Pull each line holding the word "them" from the data.

== Segment start ==

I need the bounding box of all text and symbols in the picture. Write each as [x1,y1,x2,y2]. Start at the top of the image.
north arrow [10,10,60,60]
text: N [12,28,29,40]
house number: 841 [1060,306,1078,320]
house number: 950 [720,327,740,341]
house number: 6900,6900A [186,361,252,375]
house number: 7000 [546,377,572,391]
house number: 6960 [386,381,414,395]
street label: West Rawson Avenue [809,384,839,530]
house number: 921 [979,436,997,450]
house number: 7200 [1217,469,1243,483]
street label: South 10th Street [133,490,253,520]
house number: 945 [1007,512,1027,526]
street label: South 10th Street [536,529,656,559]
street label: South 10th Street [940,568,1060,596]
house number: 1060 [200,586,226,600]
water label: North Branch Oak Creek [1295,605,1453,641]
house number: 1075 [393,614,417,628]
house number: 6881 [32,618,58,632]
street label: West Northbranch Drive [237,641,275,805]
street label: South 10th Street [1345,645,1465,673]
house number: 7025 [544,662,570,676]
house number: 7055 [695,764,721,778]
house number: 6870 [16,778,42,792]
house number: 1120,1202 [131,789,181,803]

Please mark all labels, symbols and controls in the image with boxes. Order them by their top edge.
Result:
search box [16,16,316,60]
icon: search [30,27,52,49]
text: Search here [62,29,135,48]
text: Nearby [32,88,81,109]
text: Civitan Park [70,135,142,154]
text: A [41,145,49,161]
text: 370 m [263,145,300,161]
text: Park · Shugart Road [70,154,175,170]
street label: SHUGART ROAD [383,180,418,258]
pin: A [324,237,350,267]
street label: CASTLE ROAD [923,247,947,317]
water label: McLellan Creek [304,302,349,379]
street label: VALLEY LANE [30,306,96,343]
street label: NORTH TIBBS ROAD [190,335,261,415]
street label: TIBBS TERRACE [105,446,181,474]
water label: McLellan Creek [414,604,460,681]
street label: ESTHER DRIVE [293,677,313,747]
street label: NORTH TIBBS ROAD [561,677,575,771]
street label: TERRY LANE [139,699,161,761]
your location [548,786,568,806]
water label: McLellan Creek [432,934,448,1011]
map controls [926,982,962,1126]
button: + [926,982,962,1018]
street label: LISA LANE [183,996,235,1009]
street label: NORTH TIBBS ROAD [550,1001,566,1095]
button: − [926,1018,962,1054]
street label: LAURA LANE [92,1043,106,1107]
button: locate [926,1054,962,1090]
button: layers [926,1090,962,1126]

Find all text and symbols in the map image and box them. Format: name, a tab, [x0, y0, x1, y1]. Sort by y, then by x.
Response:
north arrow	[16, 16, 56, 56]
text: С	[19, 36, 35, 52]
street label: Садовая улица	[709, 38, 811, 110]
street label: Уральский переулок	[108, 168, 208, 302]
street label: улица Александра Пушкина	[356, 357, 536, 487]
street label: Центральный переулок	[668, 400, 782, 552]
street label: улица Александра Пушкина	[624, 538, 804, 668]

== Segment end ==

> _WORKED SOLUTION_
Please mark all labels, symbols and controls in the image with boxes. Order them by their top edge.
Find all text and symbols in the map image and box them. Format: name, a tab, [x0, y0, x1, y1]. Sort by y, then by x.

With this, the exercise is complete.